Still, to the mortification of upmarket film-makers in the country, the highest grossing domestic films are not sensitive portraits of gangland Johannesburg, or arty reworkings of opera. Most South Africans who go to the cinema are only interested in local films if they're made by one man - Leon Schuster, an Afrikaans comedian specialising in the sort of slapstick humour that comes with titles such as You Must Be Joking!, You Must Be Joking Too! and There's a Zulu on My Stoep (terrace).
"It's either slapstick or pathology," says Maganthrie Pillay, one of South Africa's few black woman directors. By "pathology" she means South Africa's fixation with its violent past. "And that's why we need to tell more stories - to dig out a bagful of characters who colour our lives. It's this whole notion of what 'universal' might be. Whose 'universal'? If we are in a truly free South Africa, there needs to be a lot more women making films, and a lot more black people in general. Or we'll never get the whole story."
Nobody in South African film seems to believe white people shouldn't make films about black people, or vice versa. But there have been small rumblings about Tsotsi's authenticity. "Tsotsi is a very interesting black story, told for a white audience," says Patience Bambalele, a writer for the Sowetan newspaper. She says black South Africans watching the film have scoffed at Hood's sympathetic portrait of the street ruffian. "The reality is," she says, "that the thug never cries."
THIS IS JUST nit-picking, says Hood. When a local paper took some real tsotsis (the word actually means "thug") to see the film, they put on a show of bravado that Hood thinks was just defensiveness. "We don't see ourselves on screen in South Africa a lot. We're used to watching people from overseas in movies. And it's quite a shock when you first see yourself in a film."

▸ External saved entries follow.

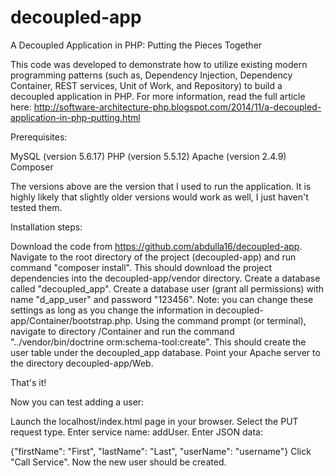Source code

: decoupled-app
=============

A Decoupled Application in PHP: Putting the Pieces Together

This code was developed to demonstrate how to utilize existing modern programming patterns (such as, Dependency Injection, Dependency Container, REST services, Unit of Work, and Repository) to build a decoupled application in PHP. For more information, read the full article here: 
http://software-architecture-php.blogspot.com/2014/11/a-decoupled-application-in-php-putting.html

Prerequisites:

MySQL (version 5.6.17)
PHP (version 5.5.12)
Apache (version 2.4.9)
Composer

The versions above are the version that I used to run the application. It is highly likely that slightly older versions would work as well, I just haven't tested them.

Installation steps:

Download the code from https://github.com/abdulla16/decoupled-app.
Navigate to the root directory of the project (decoupled-app) and run command "composer install". This should download the project dependencies into the decoupled-app/vendor directory.
Create a database called "decoupled_app".
Create a database user (grant all permissions) with name "d_app_user" and password "123456". Note: you can change these settings as long as you change the information in decoupled-app/Container/bootstrap.php.
Using the command prompt (or terminal), navigate to directory /Container and run the command "../vendor/bin/doctrine orm:schema-tool:create". This should create the user table under the decoupled_app database.
Point your Apache server to the directory decoupled-app/Web.

That's it!

Now you can test adding a user:

Launch the localhost/index.html page in your browser.
Select the PUT request type.
Enter service name: addUser.
Enter JSON data:

{"firstName": "First",
"lastName": "Last",
"userName": "username"}
Click "Call Service". Now the new user should be created.


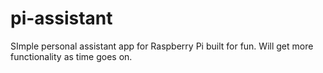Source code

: # pi-assistant
SImple personal assistant app for Raspberry Pi built for fun. Will get more functionality as time goes on.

U-Carmen, however, is a real home-grown success story. It started out as a stage show produced by Dimpho Di Kopane, the theatre company set up by Dornford-May and Charles Hazlewood in Cape Town in 2000. The play had sell-out runs in London and New York. Carmen is played by Pauline Malefane; she also co-wrote and translated the screenplay. Some 85 per cent of the crew were non-white. But it is in roles that require experience as well as talent that the skills gap is most glaring - it'll take time for black cinematographers to rise through the ranks, and, says Krouse, "script-writing is an enormous problem in a country that's been basically illiterate for a long time".
And directing, too. Thabang Moleya, 23, likens the kind of film he wants to make to City of God, the Brazilian feature that was internationally successful and true to its origins. Moleya liked Tsotsi. "I thought it was really well done. You could feel the guy's pain. Everything used to concentrate on apartheid. When people go to the cinema for a night out, they don't want a finger pointed at them saying - 'You! My life is all your fault.' We need to do genre films - horror, comedies. Less drama that reminds us of the pain we went through."
Predictably, the most marginalised voice in South Africa is that of black women. Despite forward-thinking anti-discrimination laws, South Africa remains a sexist country. "They still look at a woman and think, 'failure'," says Bambalele. When Pillay's debut film, 34 South, was released last year, she was hailed as the country's first black female director. "There are very few of us around," she says. "There are a gazillion women running around on film sets, but they're in the wardrobe and art departments, not in the director's spot." She hopes digital film-making will bring down the cost sufficiently to let in more voices.
Apart from that, she says, the priority for South African film-makers is to lighten up a bit. "We need to learn to laugh at ourselves more." And she bursts out laughing.